## 本文:
——————————

3条書面の交付に代えて、情報通信の技術を利用する方法として、次のような方法があげられます。

① 電子メール、EDIで送付する等の方法
② ウェブ上のホームページに公開して閲覧させる等の方法
③ CD-ROM等を交付する等の方法


情報通信の技術を利用する場合にも、3条書面として取り扱われるためには、下請法で3条書面の要件とされている下請代金や役務提供期間等の必要項目を記載する必要があります。

記載事項について詳しくは「下請法(下請代金支払遅延等防止法)を守る業務委託の方法~コンプライアンス~」3.適用された親事業者に対する規制

ただし、以下に述べるような注意点があります。

留意事項

公正取引委員会の「下請取引における電磁的記録の提供に関する留意事項」によれば、書面の交付に代えて電子メールにより電磁的記録の提供を行う場合、「下請事業者の使用に係るメールボックスに送信しただけでは提供したとはいえず、下請事業者がメールを自己の使用に係る電子計算機に記録しなければ提供したことにはならない。例えば、通常の電子メールであれば、少なくとも、下請事業者が当該メールを受信していることが必要となる。また、携帯電話に電子メールを送信する方法は、電磁的記録が下請事業者のファイルに記録されないので、下請法で認められる電磁的記録の提供に該当しない。」と記載されています。

——————————

## 課題内容:
3条書面の電子的な交付に関する本文から、「① 電子メール、EDIで送付する等の方法」から「ない。」と記載されています。」までの部分を、両端を含めて一字一句変えずに書き写しなさい。 記録はここでは一切用いない。

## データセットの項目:
——————————

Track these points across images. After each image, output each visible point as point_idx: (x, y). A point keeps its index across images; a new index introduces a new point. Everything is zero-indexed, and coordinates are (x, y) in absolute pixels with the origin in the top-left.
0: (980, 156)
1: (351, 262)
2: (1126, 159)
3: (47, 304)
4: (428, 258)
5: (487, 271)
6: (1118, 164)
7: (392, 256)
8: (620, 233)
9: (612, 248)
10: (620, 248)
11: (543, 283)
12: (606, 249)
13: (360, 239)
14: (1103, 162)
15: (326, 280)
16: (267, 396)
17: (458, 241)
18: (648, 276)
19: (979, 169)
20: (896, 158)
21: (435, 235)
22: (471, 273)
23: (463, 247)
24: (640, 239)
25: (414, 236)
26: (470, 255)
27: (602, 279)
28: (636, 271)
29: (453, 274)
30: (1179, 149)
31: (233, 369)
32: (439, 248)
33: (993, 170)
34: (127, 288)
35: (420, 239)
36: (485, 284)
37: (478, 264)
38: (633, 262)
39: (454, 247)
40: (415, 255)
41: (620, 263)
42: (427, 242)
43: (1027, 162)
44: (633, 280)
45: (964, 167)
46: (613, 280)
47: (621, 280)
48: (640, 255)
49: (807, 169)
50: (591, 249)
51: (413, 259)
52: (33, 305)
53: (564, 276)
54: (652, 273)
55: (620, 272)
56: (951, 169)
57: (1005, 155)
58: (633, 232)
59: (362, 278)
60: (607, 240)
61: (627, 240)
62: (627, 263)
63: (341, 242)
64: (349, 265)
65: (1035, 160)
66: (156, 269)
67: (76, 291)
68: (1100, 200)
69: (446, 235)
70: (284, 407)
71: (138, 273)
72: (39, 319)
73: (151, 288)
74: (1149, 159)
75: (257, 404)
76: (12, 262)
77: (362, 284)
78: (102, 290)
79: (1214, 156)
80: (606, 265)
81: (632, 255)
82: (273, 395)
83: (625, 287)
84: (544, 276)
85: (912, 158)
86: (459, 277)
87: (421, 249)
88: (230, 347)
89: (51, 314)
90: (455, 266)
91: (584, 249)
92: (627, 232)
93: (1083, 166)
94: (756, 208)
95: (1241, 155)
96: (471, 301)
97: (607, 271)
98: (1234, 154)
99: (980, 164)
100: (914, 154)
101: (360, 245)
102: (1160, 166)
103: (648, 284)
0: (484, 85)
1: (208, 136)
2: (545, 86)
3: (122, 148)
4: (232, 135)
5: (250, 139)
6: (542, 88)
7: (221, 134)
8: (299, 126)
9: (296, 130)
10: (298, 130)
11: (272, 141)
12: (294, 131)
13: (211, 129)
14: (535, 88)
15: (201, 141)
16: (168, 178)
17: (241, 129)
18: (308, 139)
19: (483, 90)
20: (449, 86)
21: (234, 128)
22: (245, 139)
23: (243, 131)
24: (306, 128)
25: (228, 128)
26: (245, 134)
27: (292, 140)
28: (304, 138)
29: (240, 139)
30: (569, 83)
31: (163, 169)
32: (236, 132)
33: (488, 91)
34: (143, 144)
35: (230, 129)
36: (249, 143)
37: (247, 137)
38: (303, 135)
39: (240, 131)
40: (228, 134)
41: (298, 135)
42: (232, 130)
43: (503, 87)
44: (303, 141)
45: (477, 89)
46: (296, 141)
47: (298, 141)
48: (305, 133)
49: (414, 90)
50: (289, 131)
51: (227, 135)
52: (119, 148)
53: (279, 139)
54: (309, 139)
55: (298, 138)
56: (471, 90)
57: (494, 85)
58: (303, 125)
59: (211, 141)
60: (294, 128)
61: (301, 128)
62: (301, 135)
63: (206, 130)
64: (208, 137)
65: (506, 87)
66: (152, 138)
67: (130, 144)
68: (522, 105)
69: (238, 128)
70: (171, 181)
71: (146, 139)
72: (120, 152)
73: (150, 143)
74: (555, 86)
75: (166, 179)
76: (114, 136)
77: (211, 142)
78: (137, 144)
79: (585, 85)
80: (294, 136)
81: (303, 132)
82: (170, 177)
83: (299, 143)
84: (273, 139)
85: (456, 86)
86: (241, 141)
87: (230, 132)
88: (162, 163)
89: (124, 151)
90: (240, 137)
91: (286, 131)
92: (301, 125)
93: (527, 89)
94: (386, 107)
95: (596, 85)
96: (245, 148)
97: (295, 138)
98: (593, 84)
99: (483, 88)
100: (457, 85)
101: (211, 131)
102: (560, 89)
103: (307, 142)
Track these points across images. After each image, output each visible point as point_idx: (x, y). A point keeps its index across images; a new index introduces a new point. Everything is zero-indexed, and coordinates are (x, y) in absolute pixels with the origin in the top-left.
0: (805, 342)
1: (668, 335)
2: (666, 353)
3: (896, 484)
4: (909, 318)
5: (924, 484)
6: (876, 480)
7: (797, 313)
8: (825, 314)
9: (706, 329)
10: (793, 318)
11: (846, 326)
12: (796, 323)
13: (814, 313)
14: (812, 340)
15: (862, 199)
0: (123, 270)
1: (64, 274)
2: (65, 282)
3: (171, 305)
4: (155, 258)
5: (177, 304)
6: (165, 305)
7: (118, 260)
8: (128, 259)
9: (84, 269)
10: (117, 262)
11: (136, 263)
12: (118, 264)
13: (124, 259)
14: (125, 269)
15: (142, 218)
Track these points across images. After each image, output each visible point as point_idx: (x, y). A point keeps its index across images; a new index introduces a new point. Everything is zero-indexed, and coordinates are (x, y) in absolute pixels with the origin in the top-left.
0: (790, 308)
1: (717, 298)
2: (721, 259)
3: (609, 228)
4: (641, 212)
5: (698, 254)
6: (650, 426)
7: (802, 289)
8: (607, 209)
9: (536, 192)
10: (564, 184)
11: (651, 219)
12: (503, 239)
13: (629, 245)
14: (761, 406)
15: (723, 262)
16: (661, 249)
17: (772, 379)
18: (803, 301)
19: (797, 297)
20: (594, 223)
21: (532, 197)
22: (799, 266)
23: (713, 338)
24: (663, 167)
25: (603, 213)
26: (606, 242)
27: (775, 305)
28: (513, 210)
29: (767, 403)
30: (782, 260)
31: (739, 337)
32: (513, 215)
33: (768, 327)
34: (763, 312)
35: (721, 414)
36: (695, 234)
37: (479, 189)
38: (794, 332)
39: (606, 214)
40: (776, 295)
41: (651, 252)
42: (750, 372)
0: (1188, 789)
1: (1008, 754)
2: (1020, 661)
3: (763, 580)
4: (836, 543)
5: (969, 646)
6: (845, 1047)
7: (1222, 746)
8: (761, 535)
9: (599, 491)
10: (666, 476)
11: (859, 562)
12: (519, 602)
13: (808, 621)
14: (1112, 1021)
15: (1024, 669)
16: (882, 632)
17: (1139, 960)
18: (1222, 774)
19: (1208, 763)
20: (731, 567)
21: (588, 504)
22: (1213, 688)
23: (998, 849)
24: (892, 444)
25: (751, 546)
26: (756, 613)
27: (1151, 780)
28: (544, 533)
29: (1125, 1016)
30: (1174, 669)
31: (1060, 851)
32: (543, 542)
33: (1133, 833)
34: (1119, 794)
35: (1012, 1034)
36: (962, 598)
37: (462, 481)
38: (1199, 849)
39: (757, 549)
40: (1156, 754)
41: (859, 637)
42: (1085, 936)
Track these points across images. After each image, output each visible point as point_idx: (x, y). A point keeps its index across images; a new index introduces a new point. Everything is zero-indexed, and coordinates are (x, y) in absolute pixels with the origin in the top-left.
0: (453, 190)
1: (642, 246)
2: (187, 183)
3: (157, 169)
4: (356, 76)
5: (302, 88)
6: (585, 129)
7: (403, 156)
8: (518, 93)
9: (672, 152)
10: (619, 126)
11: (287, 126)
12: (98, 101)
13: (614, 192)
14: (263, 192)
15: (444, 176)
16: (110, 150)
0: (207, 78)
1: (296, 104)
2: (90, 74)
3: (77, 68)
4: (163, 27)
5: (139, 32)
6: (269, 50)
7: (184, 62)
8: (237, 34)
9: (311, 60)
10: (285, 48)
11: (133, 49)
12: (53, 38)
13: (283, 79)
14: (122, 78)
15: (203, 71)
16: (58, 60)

——————————

## 解答:
① 電子メール、EDIで送付する等の方法
② ウェブ上のホームページに公開して閲覧させる等の方法
③ CD-ROM等を交付する等の方法


情報通信の技術を利用する場合にも、3条書面として取り扱われるためには、下請法で3条書面の要件とされている下請代金や役務提供期間等の必要項目を記載する必要があります。

記載事項について詳しくは「下請法(下請代金支払遅延等防止法)を守る業務委託の方法~コンプライアンス~」3.適用された親事業者に対する規制

ただし、以下に述べるような注意点があります。

留意事項

公正取引委員会の「下請取引における電磁的記録の提供に関する留意事項」によれば、書面の交付に代えて電子メールにより電磁的記録の提供を行う場合、「下請事業者の使用に係るメールボックスに送信しただけでは提供したとはいえず、下請事業者がメールを自己の使用に係る電子計算機に記録しなければ提供したことにはならない。例えば、通常の電子メールであれば、少なくとも、下請事業者が当該メールを受信していることが必要となる。また、携帯電話に電子メールを送信する方法は、電磁的記録が下請事業者のファイルに記録されないので、下請法で認められる電磁的記録の提供に該当しない。」と記載されています。